- **RECORDED INFORMATION**:
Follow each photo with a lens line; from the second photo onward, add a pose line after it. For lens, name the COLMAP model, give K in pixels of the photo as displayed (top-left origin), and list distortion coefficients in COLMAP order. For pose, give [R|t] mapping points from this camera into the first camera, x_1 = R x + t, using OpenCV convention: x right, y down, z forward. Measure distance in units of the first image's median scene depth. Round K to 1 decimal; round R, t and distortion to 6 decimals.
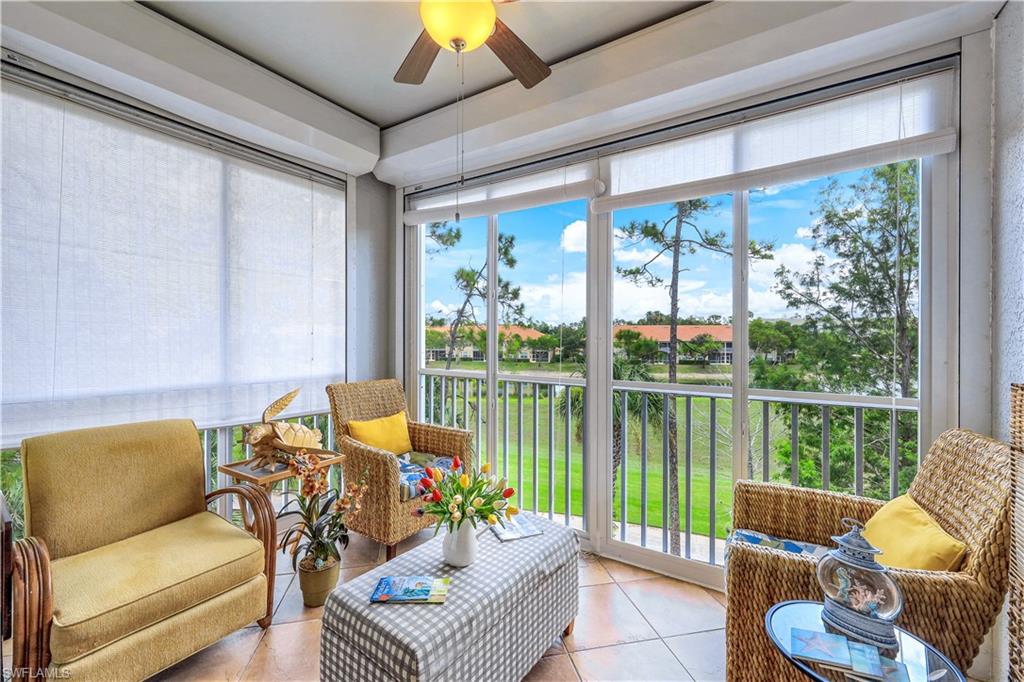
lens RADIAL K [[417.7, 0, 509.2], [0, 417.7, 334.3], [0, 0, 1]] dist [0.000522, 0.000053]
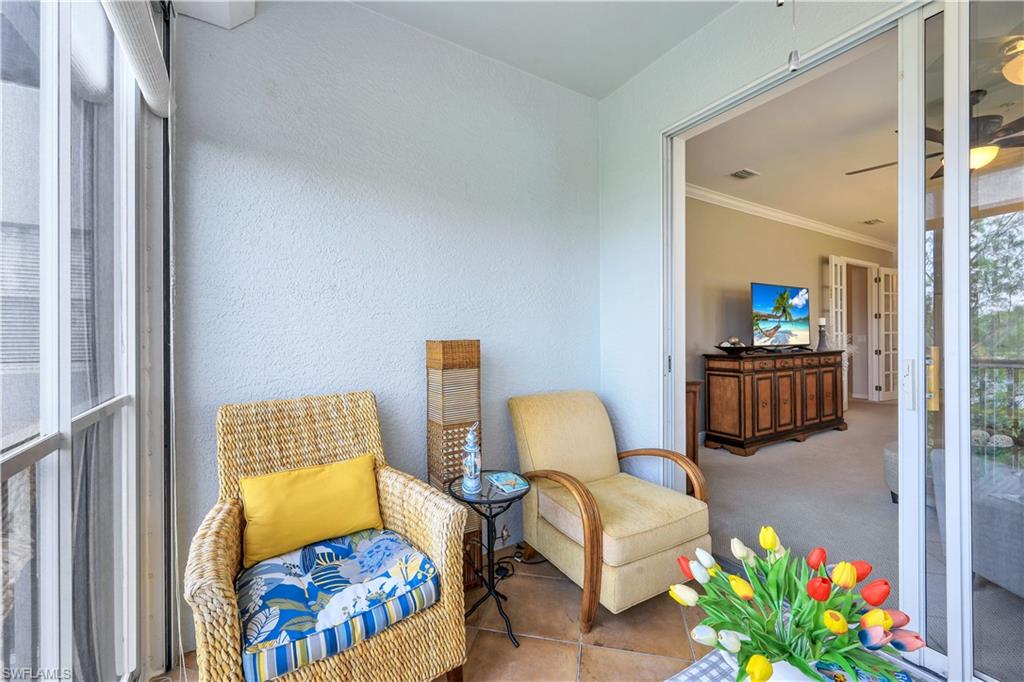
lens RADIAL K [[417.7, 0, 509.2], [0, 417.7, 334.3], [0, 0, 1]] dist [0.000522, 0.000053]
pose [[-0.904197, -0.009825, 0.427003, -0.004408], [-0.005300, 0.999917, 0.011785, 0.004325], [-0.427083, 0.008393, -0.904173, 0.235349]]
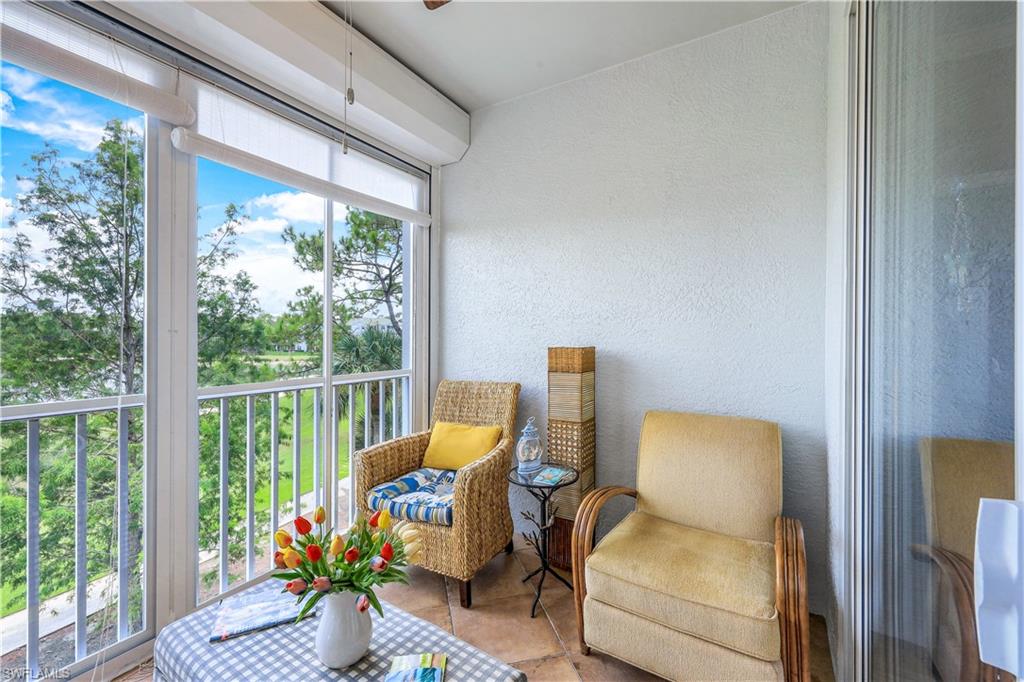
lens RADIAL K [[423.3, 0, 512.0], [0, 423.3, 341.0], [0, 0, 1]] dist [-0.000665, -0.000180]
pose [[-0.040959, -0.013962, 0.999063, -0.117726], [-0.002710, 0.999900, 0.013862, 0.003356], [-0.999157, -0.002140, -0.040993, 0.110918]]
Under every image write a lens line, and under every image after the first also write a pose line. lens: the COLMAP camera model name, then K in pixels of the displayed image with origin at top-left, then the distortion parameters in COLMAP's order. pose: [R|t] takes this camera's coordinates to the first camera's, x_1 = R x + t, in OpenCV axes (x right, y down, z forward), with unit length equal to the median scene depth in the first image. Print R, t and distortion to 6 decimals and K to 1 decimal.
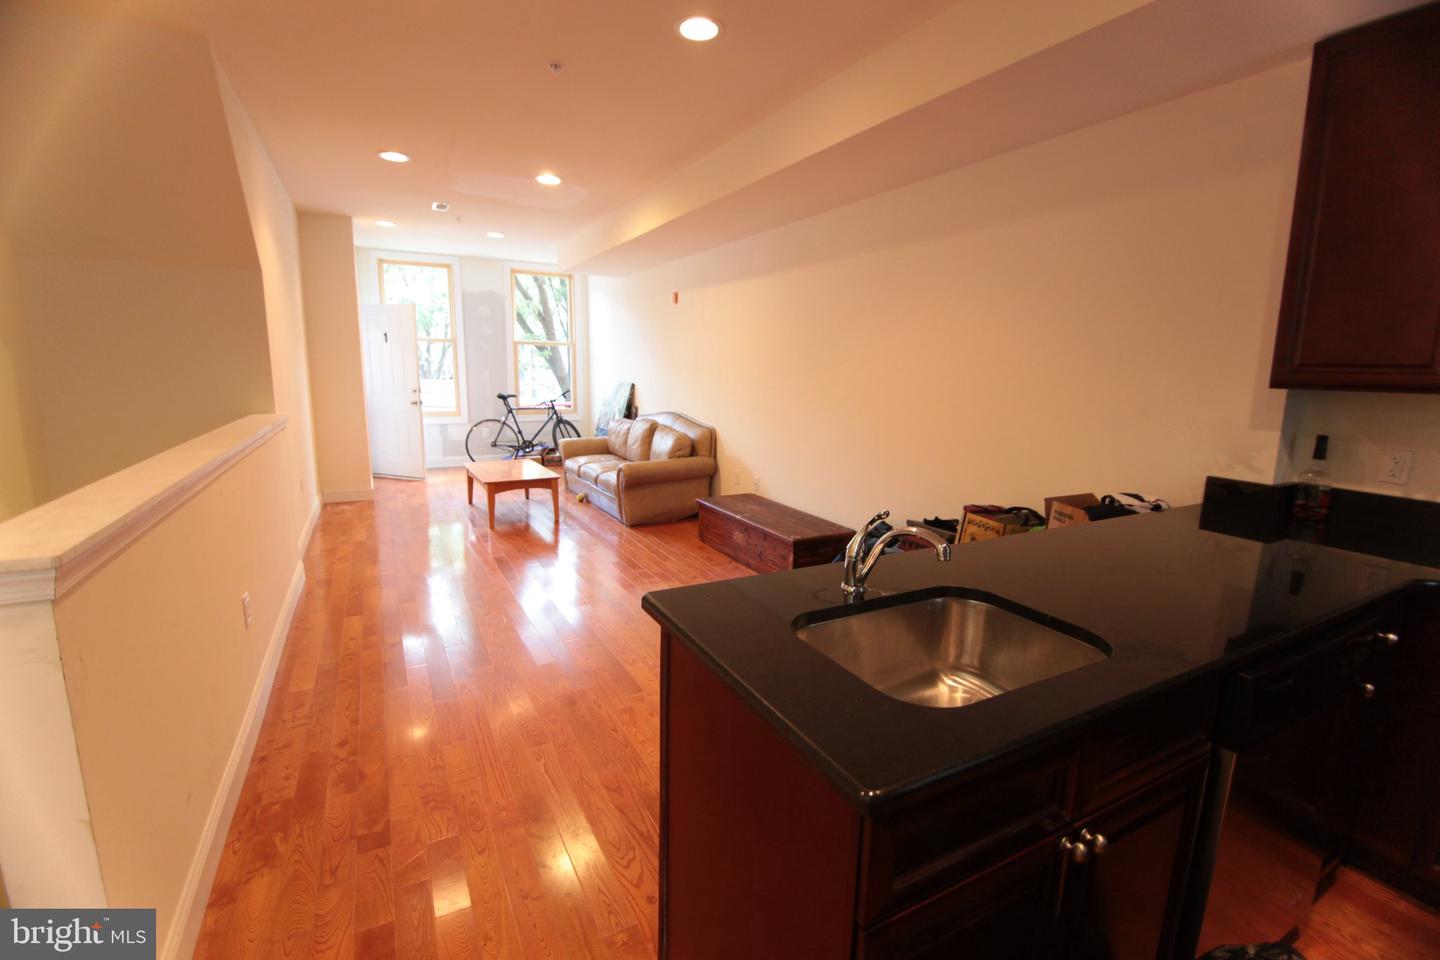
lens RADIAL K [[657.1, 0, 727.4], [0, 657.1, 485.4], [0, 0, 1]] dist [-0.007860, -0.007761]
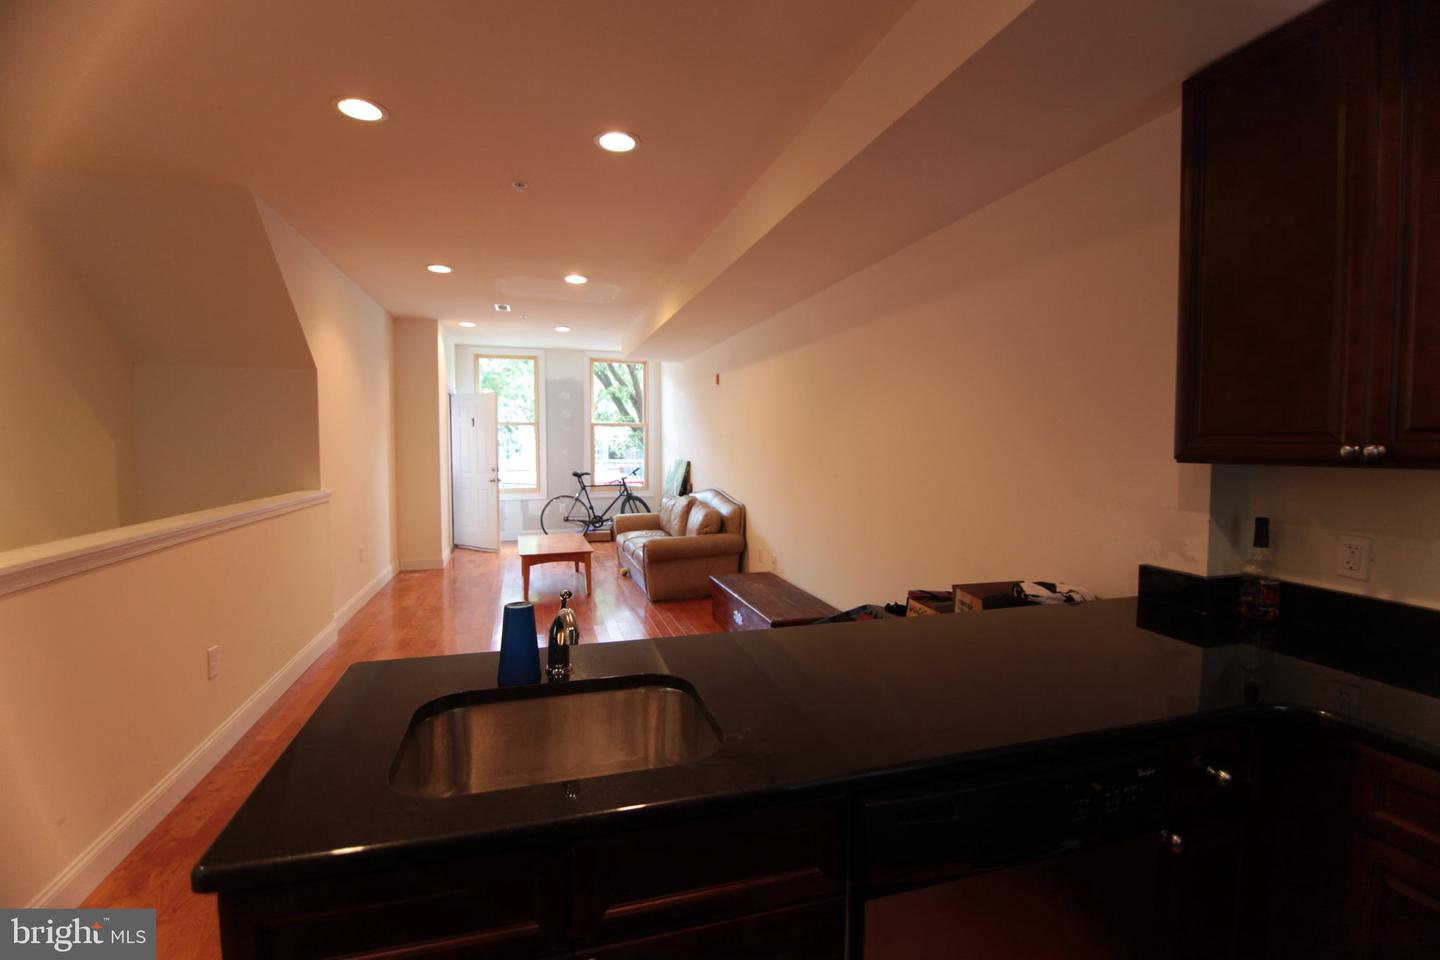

- **EXERCISE REQUIREMENTS**:
Rewrite all the entries above, switching "COLMAP" to "OpenCV" and leaving everything else unchanged. Leave the pictures out.

- **WRITTEN REPLY**:
Follow each photo with a lens line; from the second photo onward, add a pose line after it. For lens, name the OpenCV model, give K in pixels of the photo as displayed (top-left origin), and list distortion coefficients in OpenCV order. For pose, give [R|t] mapping points from this camera into the first camera, x_1 = R x + t, using OpenCV convention: x right, y down, z forward. Measure distance in units of the first image's median scene depth. Round K to 1 decimal; round R, t and distortion to 6 decimals.
lens RADIAL K [[417.7, 0, 509.2], [0, 417.7, 334.3], [0, 0, 1]] dist [0.000522, 0.000053]
lens RADIAL K [[417.7, 0, 509.2], [0, 417.7, 334.3], [0, 0, 1]] dist [0.000522, 0.000053]
pose [[-0.904197, -0.009825, 0.427003, -0.004408], [-0.005300, 0.999917, 0.011785, 0.004325], [-0.427083, 0.008393, -0.904173, 0.235349]]
lens RADIAL K [[423.3, 0, 512.0], [0, 423.3, 341.0], [0, 0, 1]] dist [-0.000665, -0.000180]
pose [[-0.040959, -0.013962, 0.999063, -0.117726], [-0.002710, 0.999900, 0.013862, 0.003356], [-0.999157, -0.002140, -0.040993, 0.110918]]
Under every image write a lens line, and under every image after the first also write a pose line. lens: the OpenCV camera model name, then K in pixels of the displayed image with origin at top-left, then the distortion parameters in OpenCV's order. pose: [R|t] takes this camera's coordinates to the first camera's, x_1 = R x + t, in OpenCV axes (x right, y down, z forward), with unit length equal to the median scene depth in the first image. Print R, t and distortion to 6 decimals and K to 1 decimal.
lens RADIAL K [[657.1, 0, 727.4], [0, 657.1, 485.4], [0, 0, 1]] dist [-0.007860, -0.007761]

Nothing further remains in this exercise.